= Vietnamese Language Proficiency Test =

Standardized test of Vietnamese language proficiency for non-native speakers

The Vietnamese Language Proficiency Test (Vietnamese: Kỳ thi năng lực tiếng Việt, abbreviated NLTV or NLTV VNS) is a standardized examination designed to assess the Vietnamese language proficiency of non-native speakers, particularly international students, professionals, and expatriates. Administered by the Center for Vietnamese Language for Foreigners at the VNU-HCM University of Social Sciences and Humanities, the test evaluates four core language skills and aligns with the six-level Vietnamese Language Proficiency Framework (KNLTV), which corresponds to the Common European Framework of Reference for Languages (CEFR).

Certificates issued upon passing are valid for two years and are widely recognized for university admissions, employment in Vietnamese corporations, and immigration purposes requiring proof of language competency. The test is offered five times annually—in March, May, July, September, and November—and has gained international traction, with sessions conducted abroad, including in Japan.

== History ==
The NLTV was developed to standardize the evaluation of Vietnamese as a foreign language, addressing the growing demand from global learners amid Vietnam's economic integration. Launched by USSH VNU-HCMC in the early 2010s, it draws from the national KNLTV framework established by the Ministry of Education and Training. Early iterations focused on domestic administration, but by 2019, the test expanded internationally, attracting over 700 participants in a single session in Tokyo, including learners up to age 83. Sample questions from these sessions, noted for their linguistic complexity, have highlighted the test's rigorous design for advanced non-native users.

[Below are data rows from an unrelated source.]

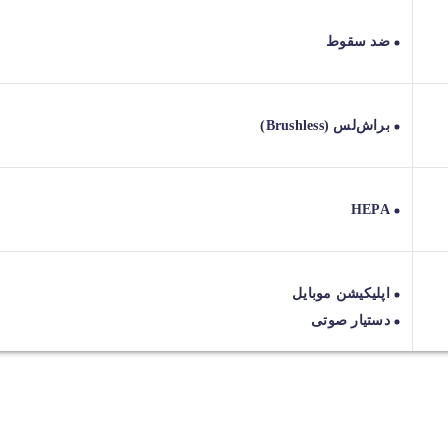
ضد سقوط
براش‌لس (Brushless)
HEPA
اپلیکیشن موبایل
دستیار صوتی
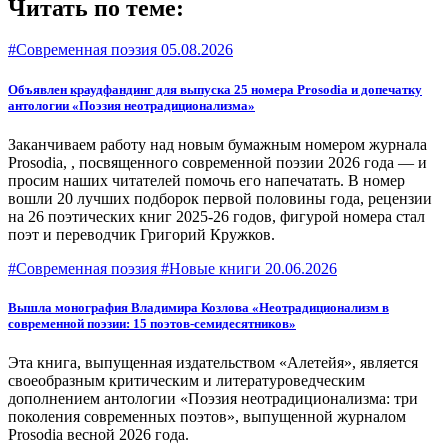
Читать по теме:
#Современная поэзия
05.08.2026
Объявлен краудфандинг для выпуска 25 номера Prosodia и допечатку
антологии «Поэзия неотрадиционализма»
Заканчиваем работу над новым бумажным номером журнала
Prosodia, , посвященного современной поэзии 2026 года — и
просим наших читателей помочь его напечатать. В номер
вошли 20 лучших подборок первой половины года, рецензии
на 26 поэтических книг 2025-26 годов, фигурой номера стал
поэт и переводчик Григорий Кружков.
#Современная поэзия #Новые книги
20.06.2026
Вышла монография Владимира Козлова «Неотрадиционализм в
современной поэзии: 15 поэтов-семидесятников»
Эта книга, выпущенная издательством «Алетейя», является
своеобразным критическим и литературоведческим
дополнением антологии «Поэзия неотрадиционализма: три
поколения современных поэтов», выпущенной журналом
Prosodia весной 2026 года.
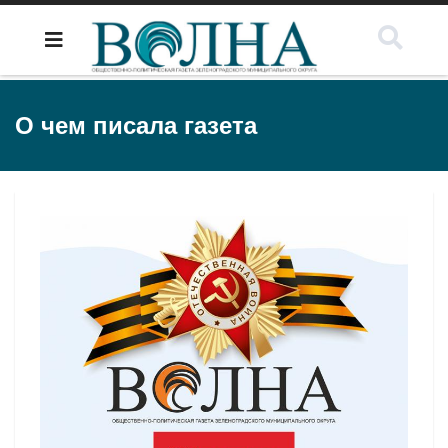
О чем писала газета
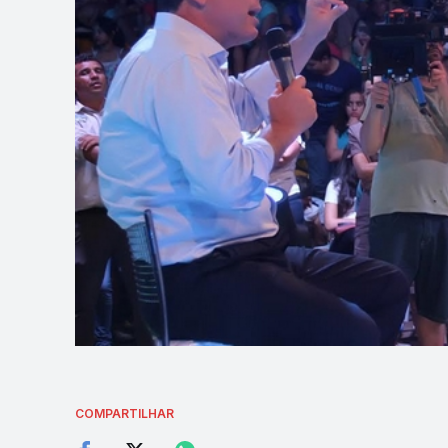
COMPARTILHAR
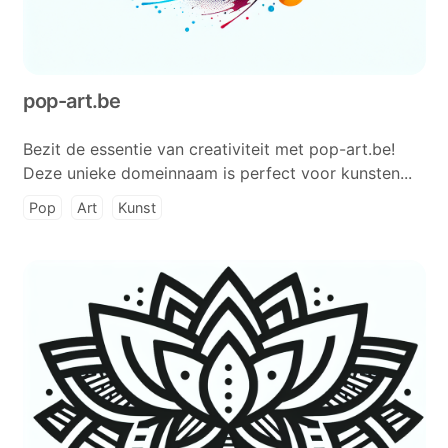
pop-art.be
Bezit de essentie van creativiteit met pop-art.be!
Deze unieke domeinnaam is perfect voor kunsten...
Pop
Art
Kunst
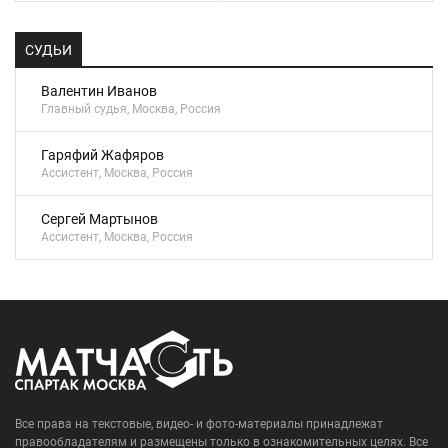
СУДЬИ
Валентин Иванов
Главный судья, Москва, Россия
Гаряфий Жафяров
Ассистент, Москва, Россия
Сергей Мартынов
Ассистент, Москва, Россия
Все права на текстовые, видео- и фото-материалы принадлежат
правообладателям и размещены только в ознакомительных целях. Все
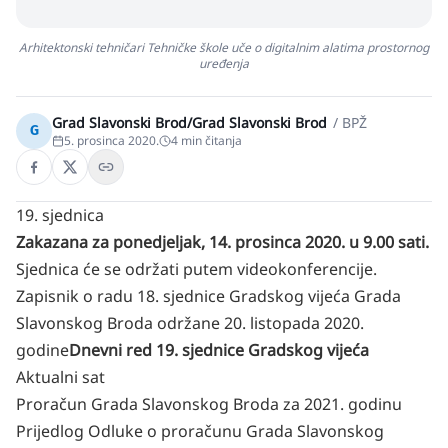
Arhitektonski tehničari Tehničke škole uče o digitalnim alatima prostornog
uređenja
Grad Slavonski Brod/Grad Slavonski Brod
/
BPŽ
G
5. prosinca 2020.
4
min čitanja
19. sjednica
Zakazana za ponedjeljak, 14. prosinca 2020. u 9.00 sati.
Sjednica će se održati putem videokonferencije.
Zapisnik o radu 18. sjednice Gradskog vijeća Grada
Slavonskog Broda održane 20. listopada 2020.
godine
Dnevni red 19. sjednice Gradskog vijeća
Aktualni sat
Proračun Grada Slavonskog Broda za 2021. godinu
Prijedlog Odluke o proračunu Grada Slavonskog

Distinct from parallel assessments like VINATEST (Hanoi University) and VIETEST (USSH VNU-Hanoi), the NLTV VNS emphasizes comprehensive skill integration tailored to southern Vietnamese dialects and cultural contexts.

== Format ==
The test comprises four sections, each scored out of 10 points, with a total duration of approximately 3–4 hours. Candidates must achieve a passing score in all sections to qualify for certification.

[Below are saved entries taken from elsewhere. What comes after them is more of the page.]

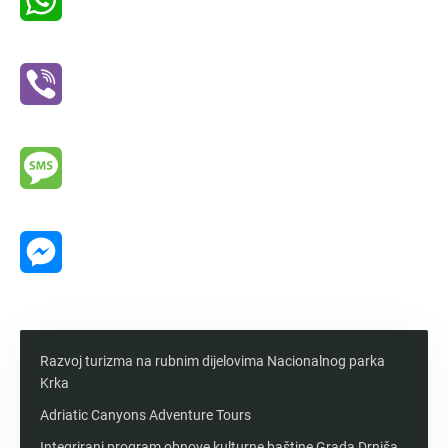
WhatsApp
Viber
Message
Messenger
Razvoj turizma na rubnim dijelovima Nacionalnog parka
Krka
Adriatic Canyons Adventure Tours
Integrirani program obnove kulturne baštine Grada Drniša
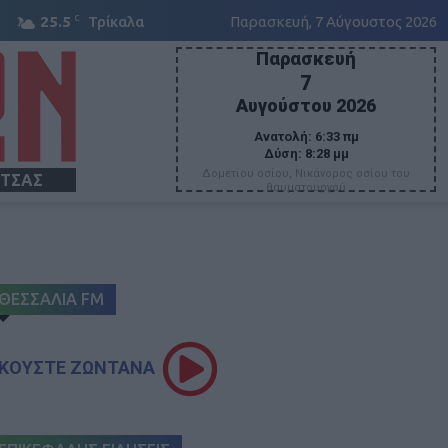
C
25.5
Τρίκαλα
Παρασκευή, 7 Αύγουστος 2026
Παρασκευή
7
Αυγούστου 2026
Ανατολή:
6:33 πμ
Δύση:
8:28 μμ
Δομετίου οσίου, Νικάνορος οσίου του
ΙΤΣΑΣ
θαυματουργού
ΘΕΣΣΑΛΙΑ FM
ΚΟΥΣΤΕ ΖΩΝΤΑΝΑ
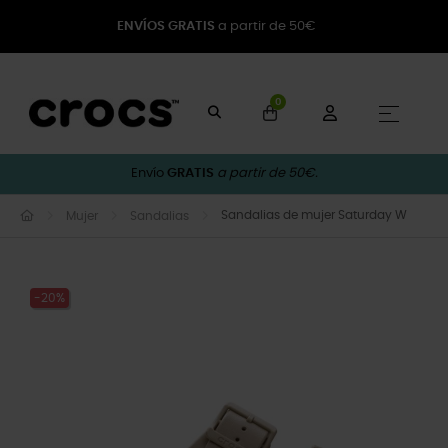
ENVÍOS GRATIS
a partir de 50€
0
Naveg
☰
Envío
GRATIS
a partir de 50€.
Sandalias de mujer Saturday W
Mujer
Sandalias
-20%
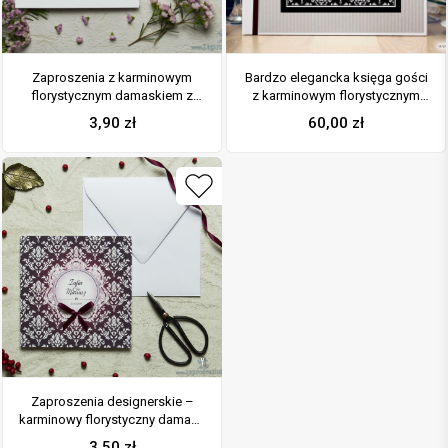
Zaproszenia z karminowym
Bardzo elegancka księga gości
florystycznym damaskiem z
z karminowym florystycznym
jasnym motywem kwiatowym,
damaskiem, papierem w paski.
3,90
zł
60,00
zł
satynową wstążką oraz
KSG-10012
kokardką. ZAP-17-04
Zaproszenia designerskie –
karminowy florystyczny damask
z jasnym motywem kwiatowym
3,50
zł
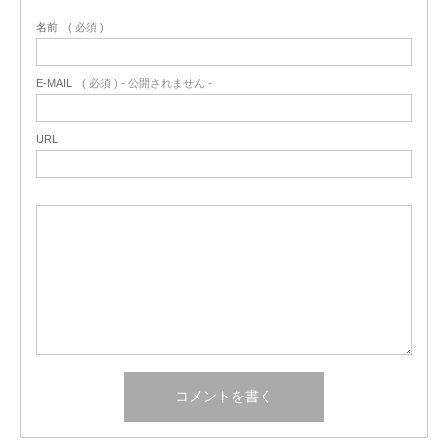
名前
( 必須 )
E-MAIL
( 必須 ) - 公開されません -
URL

1. Listening: 55 multiple-choice questions on audio comprehension; 60 minutes.
2. Reading: 40 multiple-choice questions assessing text interpretation; 60 minutes.
3. Speaking: 15-minute oral interview involving topic-based discussion and role-playing.
4. Writing: 60 minutes for tasks including cloze exercises, formal correspondence (e.g., email), and argumentative essays.

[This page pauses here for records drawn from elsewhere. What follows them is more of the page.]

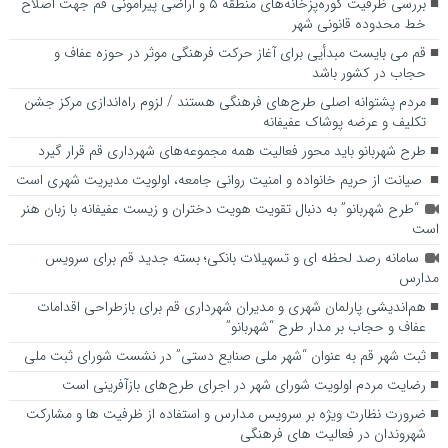
بررسی ظرفیت کوره‌پزخانه‌های منطقه ۵ و اراضی پیرامونی قم جهت اصلاح
خط محدوده قانونی شهر
قم می بایست مبدأیی برای آغاز حرکت فرهنگی موثر در حوزه عفاف و
حجاب در کشور باشد
مردم پشتوانه اصلی طرح‌های فرهنگی هستند / لزوم راه‌اندازی مرکز جشن
تکلیف و عرضه پوشاک عفیفانه
طرح شهربانو باید محور فعالیت همه مجموعه‌های شهرداری قم قرار گیرد
صیانت از حریم خانواده و امنیت روانی جامعه، اولویت مدیریت شهری است
“طرح شهربانو” به دنبال تقویت هویت دختران و زیست عفیفانه با زبان هنر
است
سامانه رصد لحظه ای و تسهیلات بانکی؛ بسته جدید قم برای سرویس
مدارس
هم‌اندیشی پارلمان شهری و مدیران شهرداری قم برای بازطراحی اقدامات
عفاف و حجاب بر مدار طرح “شهربانو”
ثبت شهر قم به عنوان “شهر ملی صنایع دستی” در نشست شورای ثبت ملی
رضایت مردم اولویت شورای شهر در اجرای طرح‌های بازآفرینی است
ضرورت نظارت ویژه بر سرویس مدارس و استفاده از ظرفیت ها و مشارکت
شهروندان در فعالیت های فرهنگی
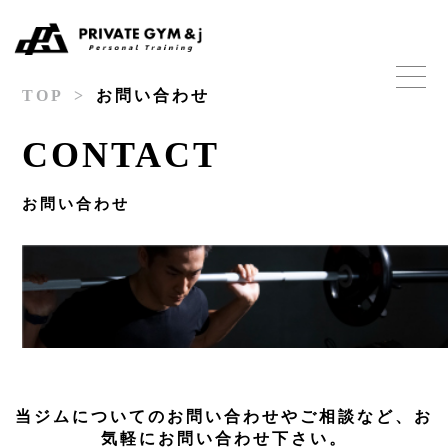
TOP
お問い合わせ
CONTACT
お問い合わせ
当ジムについてのお問い合わせやご相談など、お
気軽にお問い合わせ下さい。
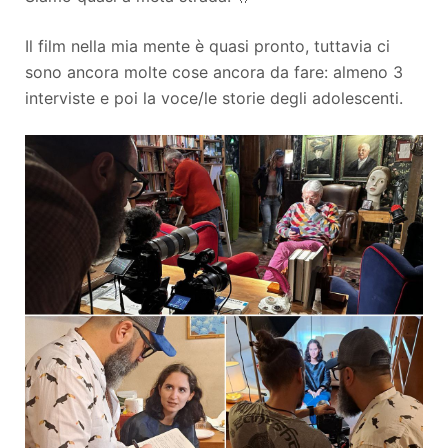
Il film nella mia mente è quasi pronto, tuttavia ci
sono ancora molte cose ancora da fare: almeno 3
interviste e poi la voce/le storie degli adolescenti.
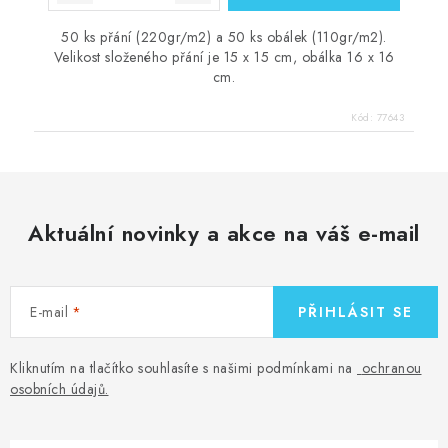
50 ks přání (220gr/m2) a 50 ks obálek (110gr/m2).
Velikost složeného přání je 15 x 15 cm, obálka 16 x 16
cm.
Kód:
77643
Aktuální novinky a akce na váš e-mail
E-mail
PŘIHLÁSIT SE
Kliknutím na tlačítko souhlasíte s našimi podmínkami na
ochranou
osobních údajů
.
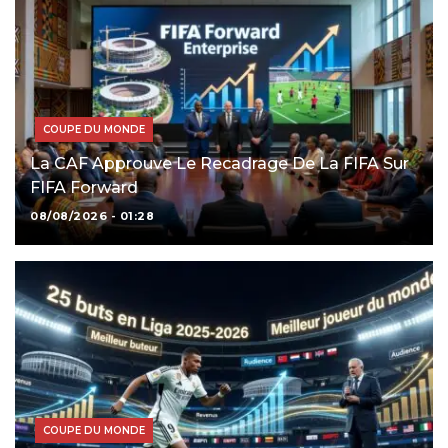
COUPE DU MONDE
La CAF Approuve Le Recadrage De La FIFA Sur
FIFA Forward
08/08/2026 - 01:28
COUPE DU MONDE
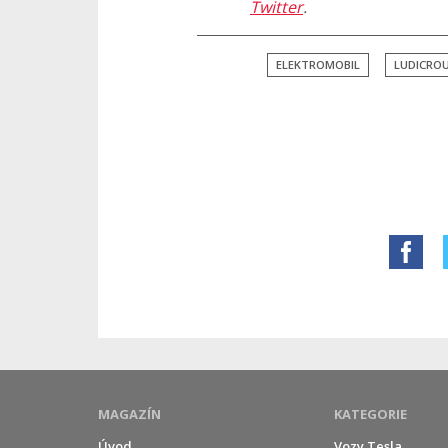
Twitter
.
ELEKTROMOBIL
LUDICRO
MAGAZÍN
KATEGORIE
Úvod
Vozy Tesla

Results are typically available within five working days via the official portal.

== Scoring and recognition ==
Individual skill scores are averaged to determine an overall proficiency level on a 1.0–10.0 scale. Levels map to the KNLTV and CEFR as follows:

| Level | Score Range | Equivalent Hours of Study | CEFR Alignment |
|---|---|---|---|
| 1 (Elementary) | 1.0–1.5 | 160 | A1 |
| 2 (Elementary) | 2.0–3.5 | 320 | A2 |
| 3 (Intermediate) | 4.0–5.5 | 480 | B1 |
| 4 (Intermediate) | 6.0–7.0 | 640 | B2 |
| 5 (Advanced) | 7.5–8.5 | 720 | C1 |
| 6 (Advanced) | 9.0–10.0 | 800 | C2 |

Certificates are issued by USSH VNU-HCMC and endorsed under the national framework, facilitating access to Vietnamese higher education and professional opportunities.

== Preparation ==
Preparation courses, offered by the administering center and affiliated institutions, span 20 sessions and align with the six-level framework. Sample tests and audio materials are available online, emphasizing idiomatic usage and cultural nuances. International candidates often utilize resources from partner organizations in Japan and Taiwan.